- Opening Delimiter -
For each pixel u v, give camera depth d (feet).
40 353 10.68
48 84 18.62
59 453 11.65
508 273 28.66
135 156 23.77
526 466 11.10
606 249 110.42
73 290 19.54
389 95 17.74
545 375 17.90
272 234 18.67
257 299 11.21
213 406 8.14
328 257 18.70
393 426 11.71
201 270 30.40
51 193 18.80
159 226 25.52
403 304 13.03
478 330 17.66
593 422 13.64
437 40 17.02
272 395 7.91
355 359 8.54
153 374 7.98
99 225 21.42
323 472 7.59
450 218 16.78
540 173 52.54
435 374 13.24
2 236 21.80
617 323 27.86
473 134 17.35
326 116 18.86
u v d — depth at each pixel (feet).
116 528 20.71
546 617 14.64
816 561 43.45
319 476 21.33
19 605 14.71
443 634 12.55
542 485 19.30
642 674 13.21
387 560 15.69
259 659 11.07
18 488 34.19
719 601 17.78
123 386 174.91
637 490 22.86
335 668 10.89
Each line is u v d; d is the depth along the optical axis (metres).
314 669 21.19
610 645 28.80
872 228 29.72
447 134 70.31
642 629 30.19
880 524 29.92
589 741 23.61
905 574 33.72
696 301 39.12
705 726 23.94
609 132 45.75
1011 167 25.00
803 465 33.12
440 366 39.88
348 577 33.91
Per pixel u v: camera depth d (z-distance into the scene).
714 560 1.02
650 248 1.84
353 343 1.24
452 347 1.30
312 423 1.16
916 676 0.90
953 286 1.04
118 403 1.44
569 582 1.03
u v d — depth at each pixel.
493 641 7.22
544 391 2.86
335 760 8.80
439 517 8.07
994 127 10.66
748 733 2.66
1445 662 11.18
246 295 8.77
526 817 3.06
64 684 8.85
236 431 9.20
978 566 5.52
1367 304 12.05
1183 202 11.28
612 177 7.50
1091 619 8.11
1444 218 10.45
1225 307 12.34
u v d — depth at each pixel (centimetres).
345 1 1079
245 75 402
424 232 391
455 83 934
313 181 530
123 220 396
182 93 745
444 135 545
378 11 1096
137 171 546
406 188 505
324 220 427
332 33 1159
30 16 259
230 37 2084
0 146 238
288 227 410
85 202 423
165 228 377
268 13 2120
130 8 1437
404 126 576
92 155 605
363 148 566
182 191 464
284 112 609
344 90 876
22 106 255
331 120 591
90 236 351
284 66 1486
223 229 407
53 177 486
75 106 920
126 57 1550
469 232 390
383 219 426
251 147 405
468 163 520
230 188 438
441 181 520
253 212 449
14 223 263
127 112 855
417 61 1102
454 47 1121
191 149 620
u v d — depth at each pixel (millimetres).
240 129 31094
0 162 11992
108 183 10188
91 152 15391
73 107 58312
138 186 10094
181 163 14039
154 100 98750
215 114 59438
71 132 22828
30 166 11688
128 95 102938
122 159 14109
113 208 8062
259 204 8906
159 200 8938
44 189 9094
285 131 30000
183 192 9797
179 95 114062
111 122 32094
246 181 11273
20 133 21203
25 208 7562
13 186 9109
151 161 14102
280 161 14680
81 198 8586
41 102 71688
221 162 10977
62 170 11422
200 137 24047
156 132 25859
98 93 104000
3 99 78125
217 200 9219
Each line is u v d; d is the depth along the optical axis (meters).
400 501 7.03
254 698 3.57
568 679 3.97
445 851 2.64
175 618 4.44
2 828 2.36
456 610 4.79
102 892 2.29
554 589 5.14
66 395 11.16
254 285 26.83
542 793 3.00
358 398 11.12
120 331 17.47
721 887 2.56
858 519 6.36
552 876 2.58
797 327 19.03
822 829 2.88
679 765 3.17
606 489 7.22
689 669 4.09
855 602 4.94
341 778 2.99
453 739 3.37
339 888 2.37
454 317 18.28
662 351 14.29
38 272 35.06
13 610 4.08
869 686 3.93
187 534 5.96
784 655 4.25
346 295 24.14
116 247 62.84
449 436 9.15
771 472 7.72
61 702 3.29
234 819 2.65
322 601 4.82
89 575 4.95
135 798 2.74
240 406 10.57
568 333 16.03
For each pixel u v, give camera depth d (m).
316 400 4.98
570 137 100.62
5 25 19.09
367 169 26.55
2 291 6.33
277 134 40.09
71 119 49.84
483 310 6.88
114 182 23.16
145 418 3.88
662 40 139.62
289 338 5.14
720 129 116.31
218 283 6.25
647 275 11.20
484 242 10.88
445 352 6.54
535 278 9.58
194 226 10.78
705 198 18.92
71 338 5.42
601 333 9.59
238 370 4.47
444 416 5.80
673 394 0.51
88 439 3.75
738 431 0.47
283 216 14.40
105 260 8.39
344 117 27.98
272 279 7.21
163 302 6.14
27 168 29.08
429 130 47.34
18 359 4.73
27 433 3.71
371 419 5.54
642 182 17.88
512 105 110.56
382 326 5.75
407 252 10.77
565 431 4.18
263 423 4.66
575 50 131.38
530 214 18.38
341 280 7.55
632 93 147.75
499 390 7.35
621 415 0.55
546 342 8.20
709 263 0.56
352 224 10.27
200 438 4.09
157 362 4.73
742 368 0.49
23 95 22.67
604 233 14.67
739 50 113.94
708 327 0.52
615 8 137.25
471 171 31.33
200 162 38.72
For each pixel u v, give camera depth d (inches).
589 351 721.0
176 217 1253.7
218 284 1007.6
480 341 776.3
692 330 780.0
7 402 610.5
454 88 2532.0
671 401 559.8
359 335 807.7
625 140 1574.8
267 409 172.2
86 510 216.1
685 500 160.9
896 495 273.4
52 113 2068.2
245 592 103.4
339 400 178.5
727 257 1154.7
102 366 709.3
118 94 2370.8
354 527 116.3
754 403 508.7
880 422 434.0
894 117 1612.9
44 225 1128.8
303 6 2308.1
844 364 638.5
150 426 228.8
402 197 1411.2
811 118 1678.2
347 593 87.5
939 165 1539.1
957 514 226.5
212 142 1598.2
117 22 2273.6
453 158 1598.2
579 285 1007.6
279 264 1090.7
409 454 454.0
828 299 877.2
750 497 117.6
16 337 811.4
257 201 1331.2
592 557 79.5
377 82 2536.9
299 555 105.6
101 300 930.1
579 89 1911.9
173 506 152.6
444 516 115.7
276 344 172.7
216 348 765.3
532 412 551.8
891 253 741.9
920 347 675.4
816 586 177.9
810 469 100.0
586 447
- Closing Delimiter -
Description of the task ▸ I would like you to report every line in the listing above that contains "along".

Solution to this exercise ▸
Each line is u v d; d is the depth along the optical axis (metres).
Each line is u v d; d is the depth along the optical axis (meters).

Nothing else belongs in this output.